*What needs to be done*. The whole listing, please: repeat it exactly, with the pictures left out.

START Source data

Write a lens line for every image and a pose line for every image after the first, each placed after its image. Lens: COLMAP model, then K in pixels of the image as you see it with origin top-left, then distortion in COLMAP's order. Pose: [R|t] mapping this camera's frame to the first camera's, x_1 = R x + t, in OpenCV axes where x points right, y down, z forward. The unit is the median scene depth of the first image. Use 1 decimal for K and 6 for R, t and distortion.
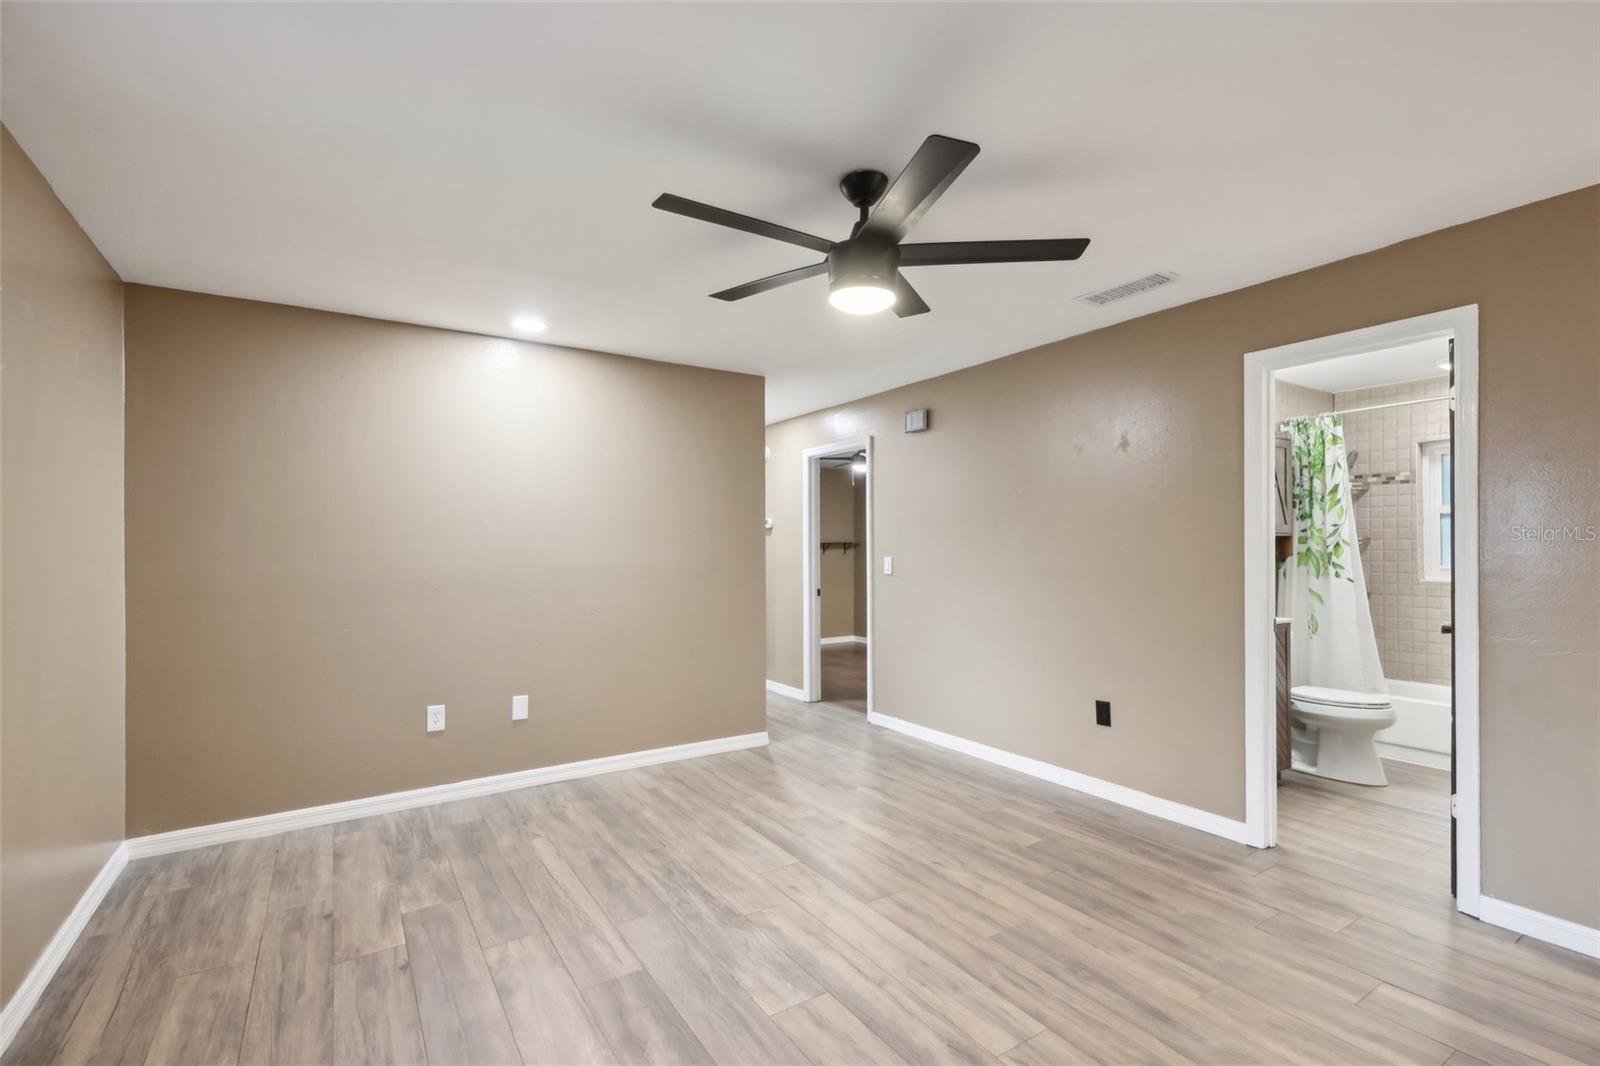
lens RADIAL K [[715.4, 0, 793.6], [0, 715.4, 543.6], [0, 0, 1]] dist [0.020076, -0.006273]
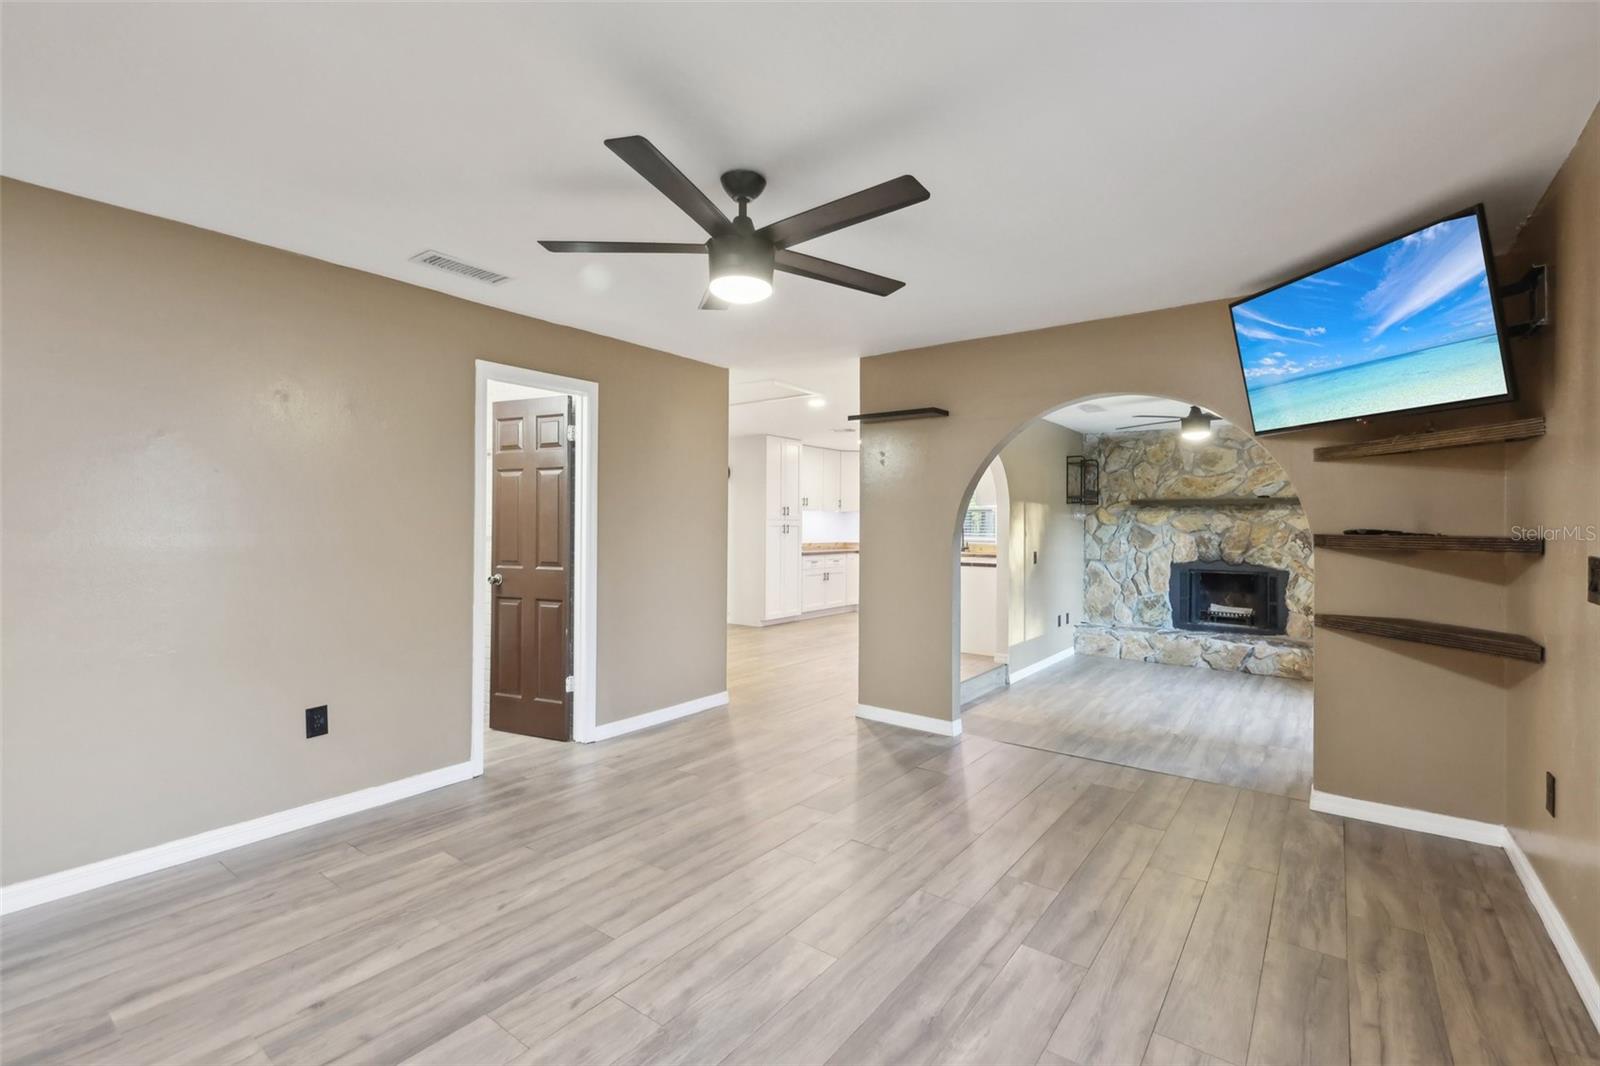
lens RADIAL K [[715.4, 0, 802.0], [0, 715.4, 520.5], [0, 0, 1]] dist [0.020076, -0.006273]
pose [[-0.356031, 0.008366, 0.934437, -0.719158], [-0.012661, 0.999825, -0.013775, 0.009830], [-0.934388, -0.016736, -0.355863, 1.009540]]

END Source data

*Exercise answer*.
Write a lens line for every image and a pose line for every image after the first, each placed after its image. Lens: COLMAP model, then K in pixels of the image as you see it with origin top-left, then distortion in COLMAP's order. Pose: [R|t] mapping this camera's frame to the first camera's, x_1 = R x + t, in OpenCV axes where x points right, y down, z forward. The unit is the median scene depth of the first image. Use 1 decimal for K and 6 for R, t and distortion.
lens RADIAL K [[715.4, 0, 793.6], [0, 715.4, 543.6], [0, 0, 1]] dist [0.020076, -0.006273]
lens RADIAL K [[715.4, 0, 802.0], [0, 715.4, 520.5], [0, 0, 1]] dist [0.020076, -0.006273]
pose [[-0.356031, 0.008366, 0.934437, -0.719158], [-0.012661, 0.999825, -0.013775, 0.009830], [-0.934388, -0.016736, -0.355863, 1.009540]]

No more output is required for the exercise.